Pose landmark coordinates:

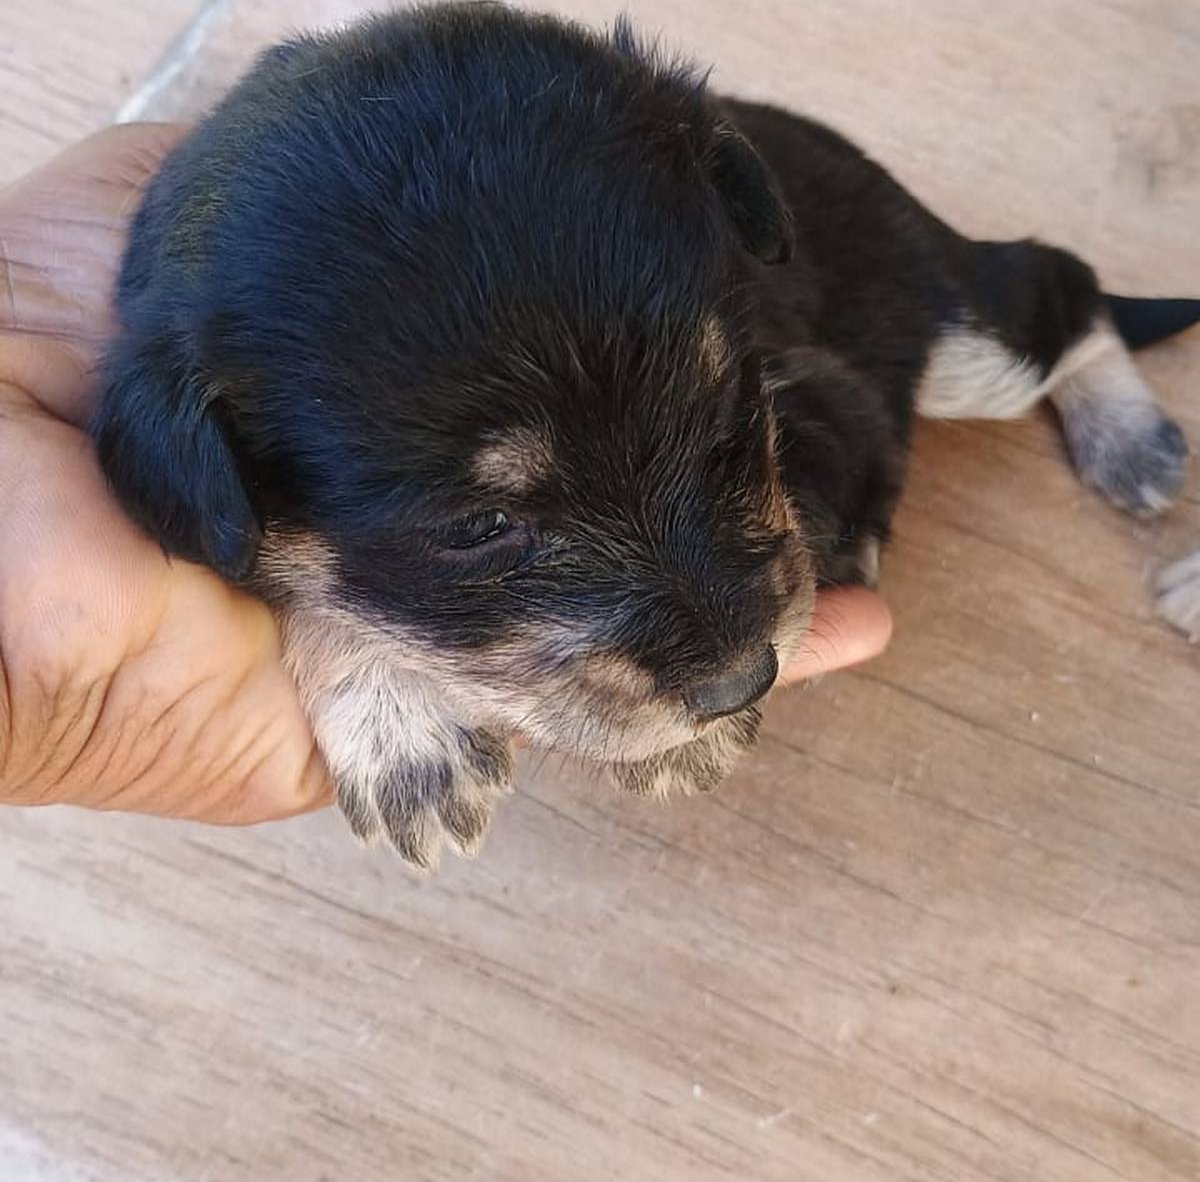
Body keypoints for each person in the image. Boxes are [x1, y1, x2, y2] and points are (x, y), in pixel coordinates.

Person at [0, 127, 893, 826]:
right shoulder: (224, 381)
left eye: (715, 421)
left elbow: (824, 409)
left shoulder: (667, 186)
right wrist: (336, 641)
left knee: (952, 358)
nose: (731, 657)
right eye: (481, 526)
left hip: (867, 279)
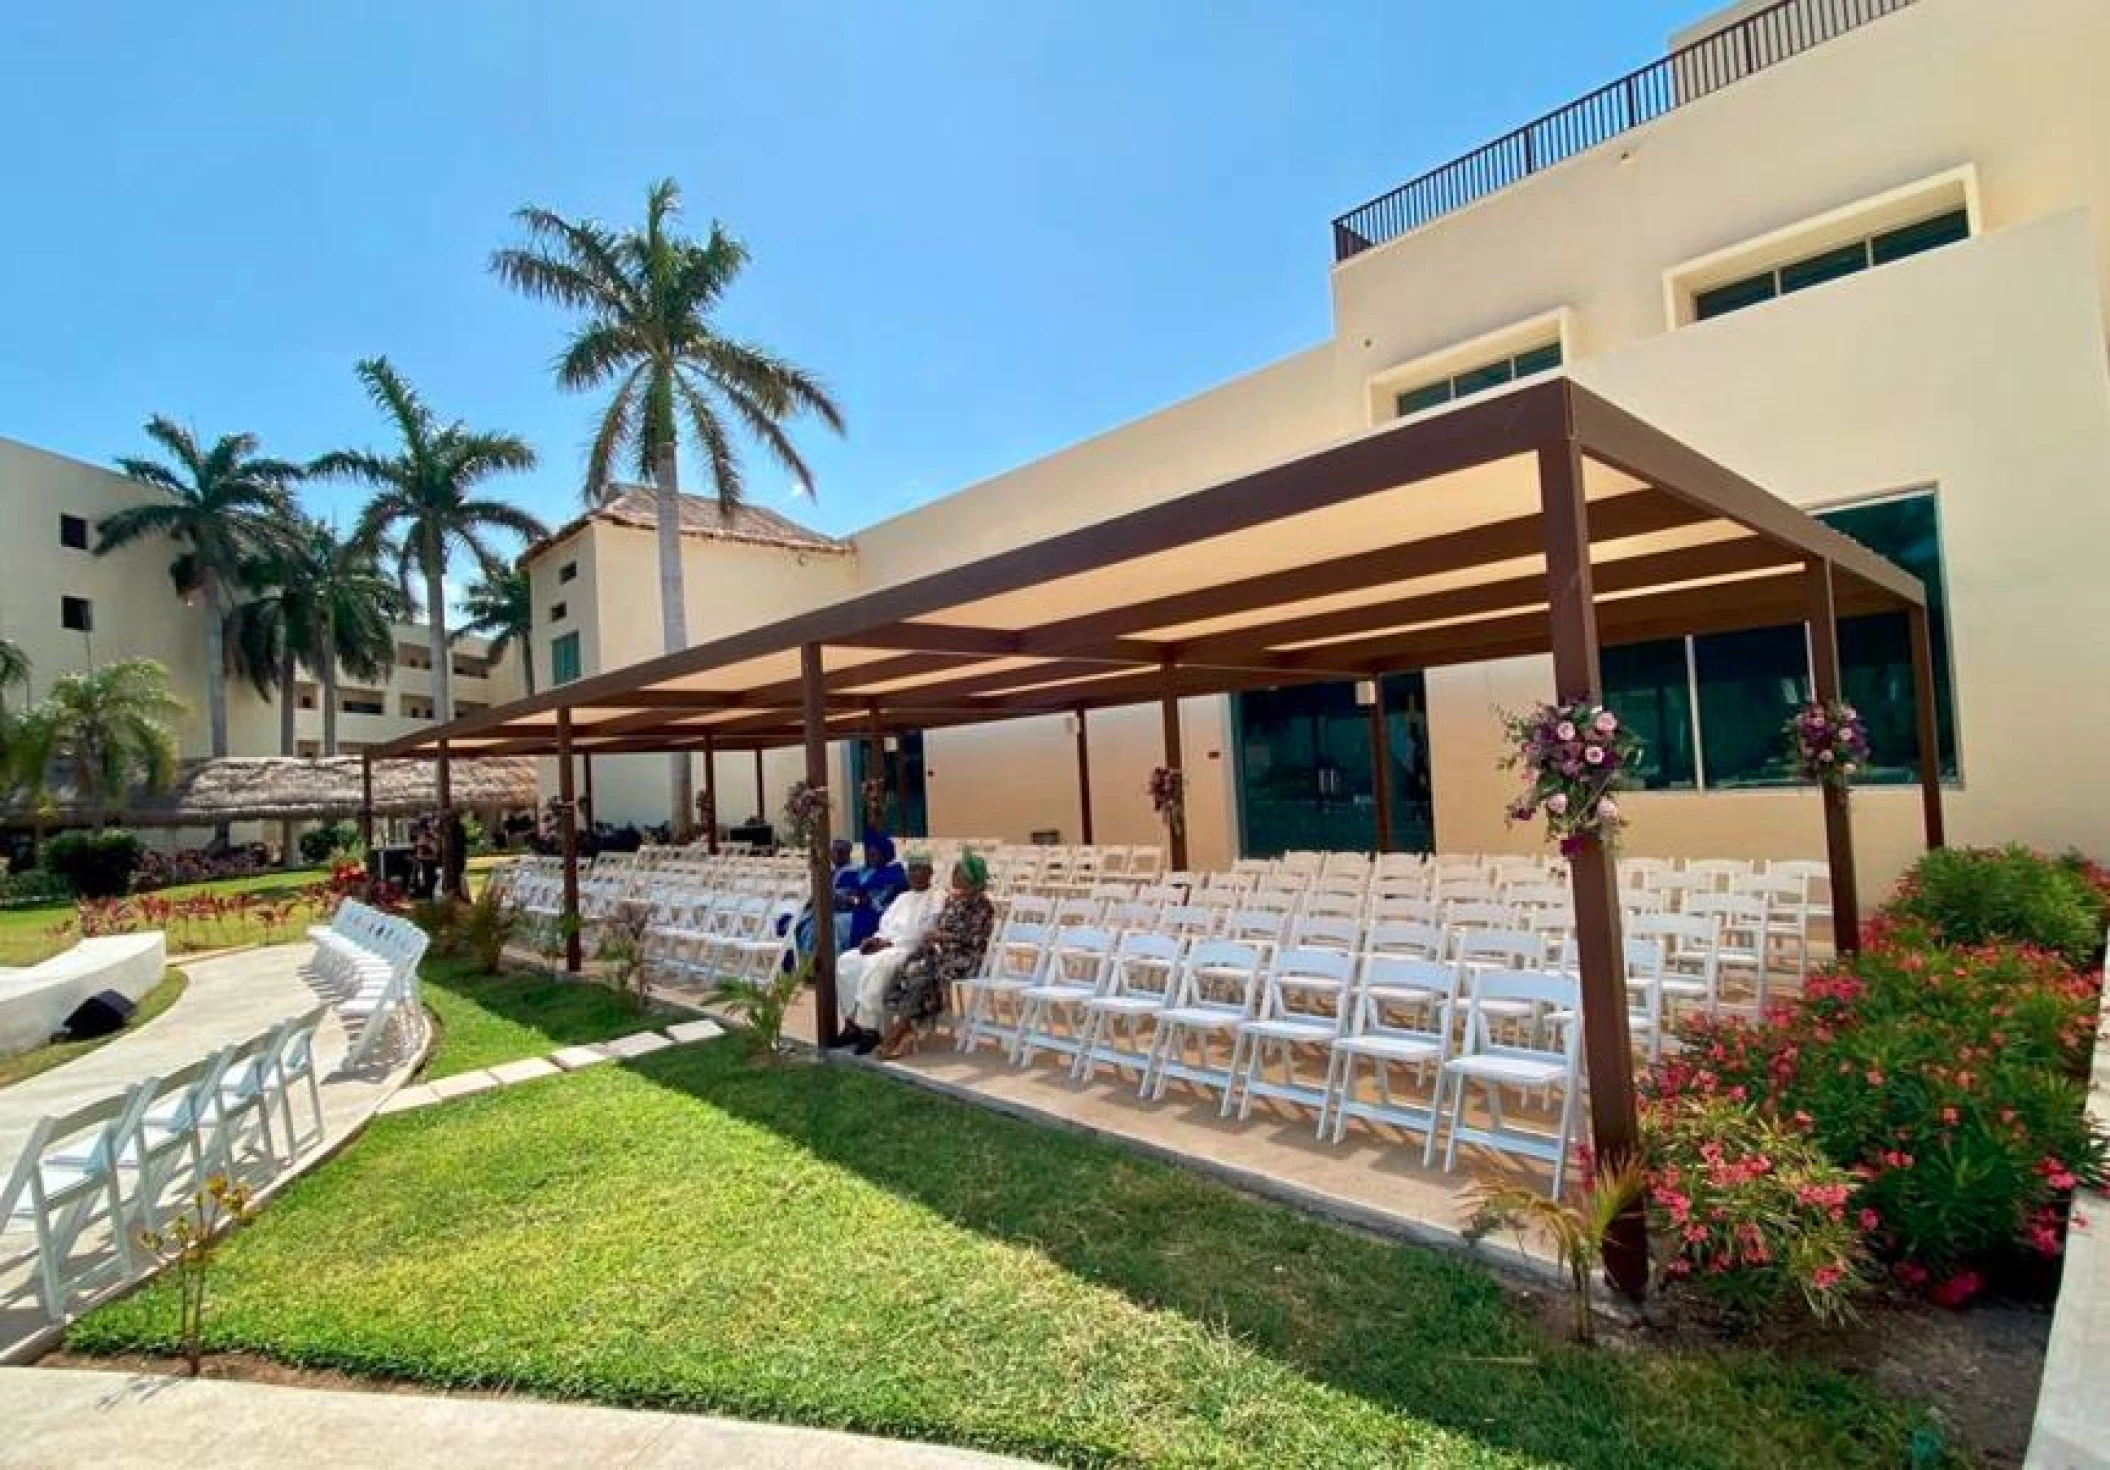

ABOUT THIS TASK: The answer must be every line from the records above that contains the word "right", copied in full.

ANSWER AREA:
right shoulder: (224, 381)
right wrist: (336, 641)
right eye: (481, 526)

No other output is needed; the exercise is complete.